Discussion in 'Special educational needs' started by raclee, Sep 8, 2012.

  1. This is my first time I have had a pupil with CP. He is a lovely, bright child and also has hearing loss. He wears a body suit and helmet to help with his movements.
    I would really appreciate your advice on resources out there for day to day classroom stuff. I have seen some table top scissors and switches for the computer that will be useful. What else could I get to aid his learning?
    He struggles to speak but comprehensively understands what I am saying. He can copy over words but I don't feel I am challenging him enough that way. His grip is poor so would magnetic letters be more appropriate?

    Please, please help, I don't know where to start!
     
  2. This is my first time I have had a pupil with CP. He is a lovely, bright child and also has hearing loss. He wears a body suit and helmet to help with his movements.
    I would really appreciate your advice on resources out there for day to day classroom stuff. I have seen some table top scissors and switches for the computer that will be useful. What else could I get to aid his learning?
    He struggles to speak but comprehensively understands what I am saying. He can copy over words but I don't feel I am challenging him enough that way. His grip is poor so would magnetic letters be more appropriate?

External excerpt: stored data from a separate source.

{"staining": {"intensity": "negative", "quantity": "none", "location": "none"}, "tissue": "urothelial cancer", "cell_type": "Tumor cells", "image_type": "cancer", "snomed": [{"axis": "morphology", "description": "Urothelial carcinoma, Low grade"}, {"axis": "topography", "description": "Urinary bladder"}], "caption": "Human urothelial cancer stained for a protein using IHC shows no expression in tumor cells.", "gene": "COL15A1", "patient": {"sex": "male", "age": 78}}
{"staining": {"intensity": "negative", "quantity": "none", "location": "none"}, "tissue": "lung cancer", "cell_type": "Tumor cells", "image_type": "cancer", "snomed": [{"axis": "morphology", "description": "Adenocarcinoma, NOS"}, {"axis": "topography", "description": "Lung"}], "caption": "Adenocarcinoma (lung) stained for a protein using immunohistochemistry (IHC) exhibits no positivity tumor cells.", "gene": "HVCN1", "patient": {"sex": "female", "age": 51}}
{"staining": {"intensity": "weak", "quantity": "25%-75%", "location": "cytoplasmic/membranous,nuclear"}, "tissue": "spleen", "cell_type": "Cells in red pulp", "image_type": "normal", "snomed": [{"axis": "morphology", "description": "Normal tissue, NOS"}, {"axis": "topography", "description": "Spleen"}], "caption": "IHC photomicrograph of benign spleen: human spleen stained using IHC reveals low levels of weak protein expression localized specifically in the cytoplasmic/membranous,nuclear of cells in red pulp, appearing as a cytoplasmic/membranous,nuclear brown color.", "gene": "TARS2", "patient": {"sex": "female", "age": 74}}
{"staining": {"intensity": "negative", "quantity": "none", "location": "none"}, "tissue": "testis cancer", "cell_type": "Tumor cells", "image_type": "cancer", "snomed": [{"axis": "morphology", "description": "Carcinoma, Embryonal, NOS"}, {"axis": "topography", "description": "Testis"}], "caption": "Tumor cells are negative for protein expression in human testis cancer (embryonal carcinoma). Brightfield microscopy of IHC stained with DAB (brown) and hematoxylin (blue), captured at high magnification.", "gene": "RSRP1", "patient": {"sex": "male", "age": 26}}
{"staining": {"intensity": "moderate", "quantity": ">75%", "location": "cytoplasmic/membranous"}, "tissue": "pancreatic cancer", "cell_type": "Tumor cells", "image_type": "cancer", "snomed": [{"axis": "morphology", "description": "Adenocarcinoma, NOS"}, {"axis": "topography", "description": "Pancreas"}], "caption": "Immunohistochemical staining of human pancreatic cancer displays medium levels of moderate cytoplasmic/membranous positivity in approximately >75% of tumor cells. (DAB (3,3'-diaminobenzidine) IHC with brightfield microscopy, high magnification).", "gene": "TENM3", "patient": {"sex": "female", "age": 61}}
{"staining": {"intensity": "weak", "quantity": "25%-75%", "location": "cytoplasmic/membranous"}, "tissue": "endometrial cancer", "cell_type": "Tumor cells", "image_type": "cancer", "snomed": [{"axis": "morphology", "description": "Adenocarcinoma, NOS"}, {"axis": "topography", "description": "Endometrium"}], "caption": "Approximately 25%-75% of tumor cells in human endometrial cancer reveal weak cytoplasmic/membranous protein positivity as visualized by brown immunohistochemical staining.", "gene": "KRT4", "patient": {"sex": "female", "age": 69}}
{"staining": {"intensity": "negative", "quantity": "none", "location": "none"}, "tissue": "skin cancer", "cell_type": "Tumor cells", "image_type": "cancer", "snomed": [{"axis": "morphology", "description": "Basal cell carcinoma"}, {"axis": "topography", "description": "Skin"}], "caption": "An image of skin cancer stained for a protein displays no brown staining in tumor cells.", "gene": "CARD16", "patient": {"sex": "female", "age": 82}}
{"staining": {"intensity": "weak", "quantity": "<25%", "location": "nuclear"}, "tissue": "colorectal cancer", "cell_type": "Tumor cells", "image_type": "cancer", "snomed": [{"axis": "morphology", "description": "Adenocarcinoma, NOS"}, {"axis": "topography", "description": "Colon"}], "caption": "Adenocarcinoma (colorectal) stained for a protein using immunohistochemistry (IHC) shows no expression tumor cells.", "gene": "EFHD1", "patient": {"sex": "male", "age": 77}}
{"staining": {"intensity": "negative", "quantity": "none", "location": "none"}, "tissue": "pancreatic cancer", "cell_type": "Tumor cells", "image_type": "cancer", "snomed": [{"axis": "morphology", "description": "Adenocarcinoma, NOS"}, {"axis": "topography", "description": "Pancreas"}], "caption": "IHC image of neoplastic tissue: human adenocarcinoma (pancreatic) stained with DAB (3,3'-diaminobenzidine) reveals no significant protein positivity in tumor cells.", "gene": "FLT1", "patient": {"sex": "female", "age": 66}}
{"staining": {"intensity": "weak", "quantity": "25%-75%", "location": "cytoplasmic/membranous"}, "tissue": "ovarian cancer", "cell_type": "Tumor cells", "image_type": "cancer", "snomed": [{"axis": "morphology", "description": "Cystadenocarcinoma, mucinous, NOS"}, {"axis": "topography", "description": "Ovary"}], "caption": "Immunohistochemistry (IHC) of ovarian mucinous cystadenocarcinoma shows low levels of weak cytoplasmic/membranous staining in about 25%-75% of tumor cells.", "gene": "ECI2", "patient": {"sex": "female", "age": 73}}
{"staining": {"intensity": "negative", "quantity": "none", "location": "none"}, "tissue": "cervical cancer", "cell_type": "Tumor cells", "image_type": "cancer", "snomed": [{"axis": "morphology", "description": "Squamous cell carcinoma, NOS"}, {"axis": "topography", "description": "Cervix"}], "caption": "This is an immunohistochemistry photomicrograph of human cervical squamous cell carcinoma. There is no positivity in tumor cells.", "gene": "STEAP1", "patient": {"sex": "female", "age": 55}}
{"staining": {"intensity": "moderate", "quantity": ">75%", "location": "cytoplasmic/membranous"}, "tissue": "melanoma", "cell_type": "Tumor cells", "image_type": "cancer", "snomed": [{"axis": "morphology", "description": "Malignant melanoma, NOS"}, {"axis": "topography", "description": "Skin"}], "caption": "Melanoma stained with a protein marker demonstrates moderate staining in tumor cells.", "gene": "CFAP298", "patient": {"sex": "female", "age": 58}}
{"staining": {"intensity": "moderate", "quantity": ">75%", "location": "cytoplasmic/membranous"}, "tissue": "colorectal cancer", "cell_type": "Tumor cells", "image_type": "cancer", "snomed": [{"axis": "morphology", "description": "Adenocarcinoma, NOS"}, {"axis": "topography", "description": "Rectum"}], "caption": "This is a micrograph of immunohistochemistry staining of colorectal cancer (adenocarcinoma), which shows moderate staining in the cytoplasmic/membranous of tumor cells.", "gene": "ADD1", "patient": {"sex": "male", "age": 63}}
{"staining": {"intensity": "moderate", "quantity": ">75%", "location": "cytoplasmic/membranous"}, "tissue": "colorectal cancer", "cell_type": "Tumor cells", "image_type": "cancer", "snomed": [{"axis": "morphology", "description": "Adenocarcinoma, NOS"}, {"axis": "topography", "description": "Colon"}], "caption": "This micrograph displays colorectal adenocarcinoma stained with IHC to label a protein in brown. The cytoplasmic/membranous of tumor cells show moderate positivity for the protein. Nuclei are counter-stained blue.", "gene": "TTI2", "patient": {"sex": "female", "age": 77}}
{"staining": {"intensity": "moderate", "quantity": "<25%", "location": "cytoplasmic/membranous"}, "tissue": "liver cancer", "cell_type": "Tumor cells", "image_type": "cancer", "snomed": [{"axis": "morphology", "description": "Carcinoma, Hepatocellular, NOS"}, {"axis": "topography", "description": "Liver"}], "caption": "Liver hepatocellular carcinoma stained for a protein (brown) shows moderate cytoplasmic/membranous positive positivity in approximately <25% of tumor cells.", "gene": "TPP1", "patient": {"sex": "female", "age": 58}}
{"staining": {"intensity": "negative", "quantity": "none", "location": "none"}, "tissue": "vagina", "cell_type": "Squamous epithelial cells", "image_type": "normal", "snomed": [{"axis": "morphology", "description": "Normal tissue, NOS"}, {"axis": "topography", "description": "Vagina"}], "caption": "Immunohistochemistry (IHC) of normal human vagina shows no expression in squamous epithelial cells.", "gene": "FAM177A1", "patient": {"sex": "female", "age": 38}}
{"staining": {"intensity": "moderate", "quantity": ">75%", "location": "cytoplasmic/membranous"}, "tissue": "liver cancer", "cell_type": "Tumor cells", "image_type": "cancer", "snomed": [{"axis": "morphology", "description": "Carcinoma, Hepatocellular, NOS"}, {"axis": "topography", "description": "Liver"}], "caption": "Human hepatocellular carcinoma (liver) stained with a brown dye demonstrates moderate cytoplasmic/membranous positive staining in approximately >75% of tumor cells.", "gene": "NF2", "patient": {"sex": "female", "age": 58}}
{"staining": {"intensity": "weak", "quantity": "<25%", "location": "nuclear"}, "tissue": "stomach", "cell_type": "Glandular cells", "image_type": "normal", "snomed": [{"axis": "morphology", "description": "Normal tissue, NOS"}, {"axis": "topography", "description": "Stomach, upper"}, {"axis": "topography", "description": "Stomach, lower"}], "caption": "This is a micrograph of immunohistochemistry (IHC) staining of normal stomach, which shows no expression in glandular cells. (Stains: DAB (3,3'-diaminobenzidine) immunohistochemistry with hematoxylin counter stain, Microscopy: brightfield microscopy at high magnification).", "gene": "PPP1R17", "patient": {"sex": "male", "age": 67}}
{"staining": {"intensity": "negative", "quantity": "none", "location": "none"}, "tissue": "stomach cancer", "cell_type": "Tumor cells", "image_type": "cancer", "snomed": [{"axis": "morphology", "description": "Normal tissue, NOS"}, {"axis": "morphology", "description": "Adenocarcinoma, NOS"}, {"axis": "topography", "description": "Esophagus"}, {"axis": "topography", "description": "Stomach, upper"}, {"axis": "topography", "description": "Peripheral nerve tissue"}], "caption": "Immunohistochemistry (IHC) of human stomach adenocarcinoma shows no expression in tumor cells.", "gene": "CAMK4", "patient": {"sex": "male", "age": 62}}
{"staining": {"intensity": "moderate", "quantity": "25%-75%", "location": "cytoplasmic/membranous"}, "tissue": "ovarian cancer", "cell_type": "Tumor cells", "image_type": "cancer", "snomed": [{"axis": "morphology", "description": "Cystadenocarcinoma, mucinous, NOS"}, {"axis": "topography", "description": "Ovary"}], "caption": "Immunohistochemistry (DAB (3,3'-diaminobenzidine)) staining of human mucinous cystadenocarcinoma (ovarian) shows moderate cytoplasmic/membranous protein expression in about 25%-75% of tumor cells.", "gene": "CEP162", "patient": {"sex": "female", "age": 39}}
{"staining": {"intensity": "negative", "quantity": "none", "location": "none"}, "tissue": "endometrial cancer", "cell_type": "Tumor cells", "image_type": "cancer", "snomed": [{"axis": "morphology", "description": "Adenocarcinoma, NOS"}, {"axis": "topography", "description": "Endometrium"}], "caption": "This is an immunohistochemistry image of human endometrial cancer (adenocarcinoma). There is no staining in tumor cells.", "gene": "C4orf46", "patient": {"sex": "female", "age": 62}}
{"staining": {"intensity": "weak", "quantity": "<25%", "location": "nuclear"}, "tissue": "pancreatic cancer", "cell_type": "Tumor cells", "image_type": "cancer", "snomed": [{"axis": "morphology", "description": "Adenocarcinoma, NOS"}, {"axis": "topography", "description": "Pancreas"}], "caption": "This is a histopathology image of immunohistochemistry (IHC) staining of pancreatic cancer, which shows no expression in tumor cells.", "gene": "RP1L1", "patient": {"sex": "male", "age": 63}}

    Please, please help, I don't know where to start!
     
  3. I would recommend having a chat with the child's occupational therapist. OTs know all about the possible adaptations that are available to help and can make recommendations.
     
  4. dzil

    dzil Occasional commenter

    The OT and the physio will certainly be able to support and guide you on what he can realistically achieve physically. I'd be looking towards using the computer for writing rather than handwriting. There are a lot of excellent input devices (e.g a head mouse, a joy stick, a trackerball, a switch) which can enable him to learn to write independently once he learns to use it.
    I'd also want to check out a method to support his expressive language with the speech therapist.S/he will support him to either develop his speech or provide an alternative (eg a VOCA 'speech machine' like Steven Hawkins use, or a symbol communication board) so that he can communicate more clearly with you and his classmates.
    Any of these services should be able to assess what is best and will often provide appropriate equipment, on loan, for his use in the classroom and at home. They should certainly be able to loan equipment for him to try to see if they are helpful to him.
     
  5. dzil

    dzil Occasional commenter

    And yes, I'd try magnetic letters, if he can manipulate them quickly enough. I'd also try putting out letters in an arc (maybe only three or five to start with so he can learn the activity and improve his head control as well as learning the letter sounds) and asking him to eye point to them when you say them. Do similar things to check his understanding of what you are teaching maybe using pictures for him to eye point to. I'd certainly have symbols for 'yes', 'no'.and 'I don't know / don't understand always in the same position on his tray or desk so he can quickly answer or let you know what he's thinking.
     
  6. Thanks so much. I have spoken to ICT coordinator who will get the sticks for the computer and have got an adapted keyboard with big letters and numbers, haven't yet tried that.

    Will use the magnetic letters and symbols a lot more in teaching. I have a mat to stop his work sliding off the table that has really helped.

    Tried using the big iwb as well and put a lot more malleable equipment out like play dough and modelling clay. He adores painting too!
     
  7. dzil

    dzil Occasional commenter

    That sounds great. Well done for getting things sorted so quickly for him.